:: WORK TO BE COMPLETED ::
Return only the lines of the listing below that run from the line containing "pose: elev=212.8 azim=252.0" through the line containing "Dot at: (337, 267)", both included, reproducing each character for character.

:: EXTRACTED ENTRIES ::
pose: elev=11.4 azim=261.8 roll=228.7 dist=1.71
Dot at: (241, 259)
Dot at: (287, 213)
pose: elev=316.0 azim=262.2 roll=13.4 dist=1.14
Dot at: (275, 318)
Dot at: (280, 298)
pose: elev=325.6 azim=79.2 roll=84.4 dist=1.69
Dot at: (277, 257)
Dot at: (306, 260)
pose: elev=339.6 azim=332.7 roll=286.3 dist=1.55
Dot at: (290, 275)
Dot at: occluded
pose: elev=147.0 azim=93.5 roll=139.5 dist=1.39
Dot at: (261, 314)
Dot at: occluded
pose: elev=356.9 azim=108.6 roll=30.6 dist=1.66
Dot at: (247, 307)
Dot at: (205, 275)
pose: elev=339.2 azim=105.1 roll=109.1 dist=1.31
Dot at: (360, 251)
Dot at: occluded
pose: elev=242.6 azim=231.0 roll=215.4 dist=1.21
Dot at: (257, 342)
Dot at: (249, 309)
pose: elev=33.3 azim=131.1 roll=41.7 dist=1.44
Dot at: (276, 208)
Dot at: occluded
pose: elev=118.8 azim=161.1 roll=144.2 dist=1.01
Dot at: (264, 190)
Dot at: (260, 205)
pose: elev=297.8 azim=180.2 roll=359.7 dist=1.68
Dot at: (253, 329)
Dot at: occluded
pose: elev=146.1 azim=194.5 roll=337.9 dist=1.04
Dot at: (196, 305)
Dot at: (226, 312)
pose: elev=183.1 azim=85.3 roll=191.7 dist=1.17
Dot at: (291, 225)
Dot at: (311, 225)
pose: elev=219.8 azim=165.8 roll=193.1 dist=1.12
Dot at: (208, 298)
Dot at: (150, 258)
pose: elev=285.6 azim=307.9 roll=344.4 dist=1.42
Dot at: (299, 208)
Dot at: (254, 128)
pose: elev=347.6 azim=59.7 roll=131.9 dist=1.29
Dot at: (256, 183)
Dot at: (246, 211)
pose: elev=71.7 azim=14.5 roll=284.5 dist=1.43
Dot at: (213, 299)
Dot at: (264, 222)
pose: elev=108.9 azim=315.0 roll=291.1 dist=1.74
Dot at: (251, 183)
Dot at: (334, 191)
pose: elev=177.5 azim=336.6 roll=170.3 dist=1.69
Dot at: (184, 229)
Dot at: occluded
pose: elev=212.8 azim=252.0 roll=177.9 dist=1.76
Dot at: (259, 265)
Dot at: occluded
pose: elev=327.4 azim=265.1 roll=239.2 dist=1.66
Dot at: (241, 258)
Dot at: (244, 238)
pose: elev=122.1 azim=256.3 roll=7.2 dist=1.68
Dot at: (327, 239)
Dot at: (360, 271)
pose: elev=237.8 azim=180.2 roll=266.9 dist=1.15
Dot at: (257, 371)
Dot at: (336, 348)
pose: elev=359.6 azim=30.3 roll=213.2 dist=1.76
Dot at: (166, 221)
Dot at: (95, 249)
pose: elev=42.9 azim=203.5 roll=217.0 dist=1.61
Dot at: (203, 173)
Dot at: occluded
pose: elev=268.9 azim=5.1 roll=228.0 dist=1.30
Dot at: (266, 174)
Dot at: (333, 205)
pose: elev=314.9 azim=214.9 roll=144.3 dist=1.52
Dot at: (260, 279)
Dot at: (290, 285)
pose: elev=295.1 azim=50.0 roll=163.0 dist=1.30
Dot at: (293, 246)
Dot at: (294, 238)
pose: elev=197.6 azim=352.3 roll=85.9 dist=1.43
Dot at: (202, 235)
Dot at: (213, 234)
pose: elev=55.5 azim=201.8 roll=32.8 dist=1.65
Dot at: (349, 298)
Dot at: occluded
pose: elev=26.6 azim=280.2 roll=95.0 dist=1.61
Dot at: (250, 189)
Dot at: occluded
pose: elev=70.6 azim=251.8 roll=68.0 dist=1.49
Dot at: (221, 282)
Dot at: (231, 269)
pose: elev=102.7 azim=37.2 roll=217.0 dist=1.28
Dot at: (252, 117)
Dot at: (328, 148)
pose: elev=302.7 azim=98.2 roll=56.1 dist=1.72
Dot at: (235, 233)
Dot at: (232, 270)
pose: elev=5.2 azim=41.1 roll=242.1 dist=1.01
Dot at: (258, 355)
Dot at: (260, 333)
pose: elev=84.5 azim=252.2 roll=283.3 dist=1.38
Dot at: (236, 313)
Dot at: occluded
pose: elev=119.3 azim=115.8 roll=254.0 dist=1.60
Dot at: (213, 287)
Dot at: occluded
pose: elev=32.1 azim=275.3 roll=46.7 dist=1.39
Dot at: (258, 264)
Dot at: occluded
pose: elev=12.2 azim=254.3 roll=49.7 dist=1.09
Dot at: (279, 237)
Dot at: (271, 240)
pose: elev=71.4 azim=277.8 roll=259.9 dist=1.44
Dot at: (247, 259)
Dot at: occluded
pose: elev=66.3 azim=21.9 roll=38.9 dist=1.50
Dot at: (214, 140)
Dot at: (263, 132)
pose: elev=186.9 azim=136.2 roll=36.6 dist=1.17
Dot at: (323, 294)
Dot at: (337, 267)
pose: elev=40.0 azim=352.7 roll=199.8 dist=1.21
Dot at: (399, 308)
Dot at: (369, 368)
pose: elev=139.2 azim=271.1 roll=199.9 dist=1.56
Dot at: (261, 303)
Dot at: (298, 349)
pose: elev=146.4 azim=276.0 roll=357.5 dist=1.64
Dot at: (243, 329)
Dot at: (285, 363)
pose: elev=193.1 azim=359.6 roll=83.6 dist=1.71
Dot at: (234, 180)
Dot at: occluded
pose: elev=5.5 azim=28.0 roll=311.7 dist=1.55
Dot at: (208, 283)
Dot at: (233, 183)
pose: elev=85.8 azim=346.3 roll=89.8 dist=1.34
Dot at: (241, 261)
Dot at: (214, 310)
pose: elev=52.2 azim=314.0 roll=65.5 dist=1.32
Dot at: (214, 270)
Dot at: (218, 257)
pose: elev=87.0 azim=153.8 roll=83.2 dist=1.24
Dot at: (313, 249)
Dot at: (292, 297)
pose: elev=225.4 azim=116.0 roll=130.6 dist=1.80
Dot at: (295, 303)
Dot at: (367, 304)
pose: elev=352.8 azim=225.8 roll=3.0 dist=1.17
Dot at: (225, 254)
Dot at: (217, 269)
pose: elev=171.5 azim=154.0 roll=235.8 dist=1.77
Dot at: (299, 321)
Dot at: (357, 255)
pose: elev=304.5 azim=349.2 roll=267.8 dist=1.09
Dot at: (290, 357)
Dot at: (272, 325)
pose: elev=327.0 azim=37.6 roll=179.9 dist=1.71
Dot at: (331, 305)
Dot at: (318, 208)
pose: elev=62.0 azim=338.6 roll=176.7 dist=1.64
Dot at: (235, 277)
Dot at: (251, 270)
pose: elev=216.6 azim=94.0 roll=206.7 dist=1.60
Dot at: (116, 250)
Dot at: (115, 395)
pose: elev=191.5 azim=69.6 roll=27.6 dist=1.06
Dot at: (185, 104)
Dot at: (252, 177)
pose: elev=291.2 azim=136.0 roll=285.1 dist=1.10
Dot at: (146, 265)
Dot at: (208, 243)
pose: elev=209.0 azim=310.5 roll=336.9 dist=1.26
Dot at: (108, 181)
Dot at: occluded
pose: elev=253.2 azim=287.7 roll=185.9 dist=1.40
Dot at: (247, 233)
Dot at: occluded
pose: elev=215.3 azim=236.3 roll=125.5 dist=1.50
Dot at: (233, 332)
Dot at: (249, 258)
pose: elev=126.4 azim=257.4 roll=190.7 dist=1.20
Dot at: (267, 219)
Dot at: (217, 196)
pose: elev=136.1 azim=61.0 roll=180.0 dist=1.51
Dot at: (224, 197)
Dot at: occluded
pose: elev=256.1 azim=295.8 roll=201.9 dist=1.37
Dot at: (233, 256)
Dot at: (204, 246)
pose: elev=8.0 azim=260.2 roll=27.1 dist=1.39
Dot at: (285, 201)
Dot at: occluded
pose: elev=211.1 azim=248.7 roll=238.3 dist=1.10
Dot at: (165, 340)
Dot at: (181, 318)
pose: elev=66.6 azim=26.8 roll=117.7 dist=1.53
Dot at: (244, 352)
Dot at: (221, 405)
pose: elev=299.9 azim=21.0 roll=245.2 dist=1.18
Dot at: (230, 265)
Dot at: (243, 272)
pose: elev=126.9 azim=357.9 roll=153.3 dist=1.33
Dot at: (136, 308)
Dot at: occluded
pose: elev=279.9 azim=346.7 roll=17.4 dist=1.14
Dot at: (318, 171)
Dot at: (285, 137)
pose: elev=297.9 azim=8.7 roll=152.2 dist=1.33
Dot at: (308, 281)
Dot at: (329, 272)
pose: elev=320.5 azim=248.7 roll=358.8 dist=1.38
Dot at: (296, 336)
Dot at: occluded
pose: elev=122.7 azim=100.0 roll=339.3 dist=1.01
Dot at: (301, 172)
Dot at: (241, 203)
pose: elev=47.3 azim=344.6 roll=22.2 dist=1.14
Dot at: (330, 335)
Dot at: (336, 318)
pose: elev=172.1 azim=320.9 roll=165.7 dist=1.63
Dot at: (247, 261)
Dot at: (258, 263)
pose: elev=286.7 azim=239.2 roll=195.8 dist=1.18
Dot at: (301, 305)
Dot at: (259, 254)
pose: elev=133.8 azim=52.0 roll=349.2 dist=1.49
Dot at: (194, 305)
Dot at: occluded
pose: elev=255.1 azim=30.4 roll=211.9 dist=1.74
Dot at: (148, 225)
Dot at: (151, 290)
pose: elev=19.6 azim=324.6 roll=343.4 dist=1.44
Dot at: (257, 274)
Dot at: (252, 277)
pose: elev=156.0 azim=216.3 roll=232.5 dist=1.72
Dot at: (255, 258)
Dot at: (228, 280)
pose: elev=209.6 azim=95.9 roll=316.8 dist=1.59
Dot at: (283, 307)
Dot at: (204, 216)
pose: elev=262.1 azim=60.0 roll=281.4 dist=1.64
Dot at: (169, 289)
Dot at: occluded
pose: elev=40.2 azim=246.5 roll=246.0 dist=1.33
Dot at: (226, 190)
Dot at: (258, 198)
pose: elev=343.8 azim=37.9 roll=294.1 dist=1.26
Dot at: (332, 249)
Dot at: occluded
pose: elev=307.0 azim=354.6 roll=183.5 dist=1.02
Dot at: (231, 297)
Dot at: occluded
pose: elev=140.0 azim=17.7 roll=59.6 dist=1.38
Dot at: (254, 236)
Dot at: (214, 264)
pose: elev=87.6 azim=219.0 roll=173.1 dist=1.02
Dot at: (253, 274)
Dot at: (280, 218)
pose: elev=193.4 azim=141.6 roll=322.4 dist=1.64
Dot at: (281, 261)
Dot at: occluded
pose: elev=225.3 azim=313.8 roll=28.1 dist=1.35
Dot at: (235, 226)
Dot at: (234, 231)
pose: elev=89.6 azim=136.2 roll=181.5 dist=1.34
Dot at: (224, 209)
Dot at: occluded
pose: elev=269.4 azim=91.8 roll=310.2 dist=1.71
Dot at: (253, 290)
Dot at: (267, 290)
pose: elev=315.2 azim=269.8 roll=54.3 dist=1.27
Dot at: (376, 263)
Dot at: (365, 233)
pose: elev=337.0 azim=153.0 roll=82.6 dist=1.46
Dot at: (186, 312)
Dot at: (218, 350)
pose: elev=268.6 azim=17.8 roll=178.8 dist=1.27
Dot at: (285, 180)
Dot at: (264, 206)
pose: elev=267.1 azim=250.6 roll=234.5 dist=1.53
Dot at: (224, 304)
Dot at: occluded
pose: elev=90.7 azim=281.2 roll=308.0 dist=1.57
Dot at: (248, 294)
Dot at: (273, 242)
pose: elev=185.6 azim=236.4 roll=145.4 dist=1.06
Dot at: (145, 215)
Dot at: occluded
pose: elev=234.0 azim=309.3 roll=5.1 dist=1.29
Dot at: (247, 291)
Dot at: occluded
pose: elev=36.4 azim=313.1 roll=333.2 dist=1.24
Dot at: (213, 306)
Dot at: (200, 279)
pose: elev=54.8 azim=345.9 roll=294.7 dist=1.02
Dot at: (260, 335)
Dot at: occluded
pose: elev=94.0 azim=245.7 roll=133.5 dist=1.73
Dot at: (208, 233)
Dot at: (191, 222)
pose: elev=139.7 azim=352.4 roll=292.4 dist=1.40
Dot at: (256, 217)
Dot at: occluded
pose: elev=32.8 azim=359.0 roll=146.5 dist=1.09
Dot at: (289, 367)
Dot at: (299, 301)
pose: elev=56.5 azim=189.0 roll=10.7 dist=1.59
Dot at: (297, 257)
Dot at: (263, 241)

:: RESULT OF THE EXERCISE ::
pose: elev=212.8 azim=252.0 roll=177.9 dist=1.76
Dot at: (259, 265)
Dot at: occluded
pose: elev=327.4 azim=265.1 roll=239.2 dist=1.66
Dot at: (241, 258)
Dot at: (244, 238)
pose: elev=122.1 azim=256.3 roll=7.2 dist=1.68
Dot at: (327, 239)
Dot at: (360, 271)
pose: elev=237.8 azim=180.2 roll=266.9 dist=1.15
Dot at: (257, 371)
Dot at: (336, 348)
pose: elev=359.6 azim=30.3 roll=213.2 dist=1.76
Dot at: (166, 221)
Dot at: (95, 249)
pose: elev=42.9 azim=203.5 roll=217.0 dist=1.61
Dot at: (203, 173)
Dot at: occluded
pose: elev=268.9 azim=5.1 roll=228.0 dist=1.30
Dot at: (266, 174)
Dot at: (333, 205)
pose: elev=314.9 azim=214.9 roll=144.3 dist=1.52
Dot at: (260, 279)
Dot at: (290, 285)
pose: elev=295.1 azim=50.0 roll=163.0 dist=1.30
Dot at: (293, 246)
Dot at: (294, 238)
pose: elev=197.6 azim=352.3 roll=85.9 dist=1.43
Dot at: (202, 235)
Dot at: (213, 234)
pose: elev=55.5 azim=201.8 roll=32.8 dist=1.65
Dot at: (349, 298)
Dot at: occluded
pose: elev=26.6 azim=280.2 roll=95.0 dist=1.61
Dot at: (250, 189)
Dot at: occluded
pose: elev=70.6 azim=251.8 roll=68.0 dist=1.49
Dot at: (221, 282)
Dot at: (231, 269)
pose: elev=102.7 azim=37.2 roll=217.0 dist=1.28
Dot at: (252, 117)
Dot at: (328, 148)
pose: elev=302.7 azim=98.2 roll=56.1 dist=1.72
Dot at: (235, 233)
Dot at: (232, 270)
pose: elev=5.2 azim=41.1 roll=242.1 dist=1.01
Dot at: (258, 355)
Dot at: (260, 333)
pose: elev=84.5 azim=252.2 roll=283.3 dist=1.38
Dot at: (236, 313)
Dot at: occluded
pose: elev=119.3 azim=115.8 roll=254.0 dist=1.60
Dot at: (213, 287)
Dot at: occluded
pose: elev=32.1 azim=275.3 roll=46.7 dist=1.39
Dot at: (258, 264)
Dot at: occluded
pose: elev=12.2 azim=254.3 roll=49.7 dist=1.09
Dot at: (279, 237)
Dot at: (271, 240)
pose: elev=71.4 azim=277.8 roll=259.9 dist=1.44
Dot at: (247, 259)
Dot at: occluded
pose: elev=66.3 azim=21.9 roll=38.9 dist=1.50
Dot at: (214, 140)
Dot at: (263, 132)
pose: elev=186.9 azim=136.2 roll=36.6 dist=1.17
Dot at: (323, 294)
Dot at: (337, 267)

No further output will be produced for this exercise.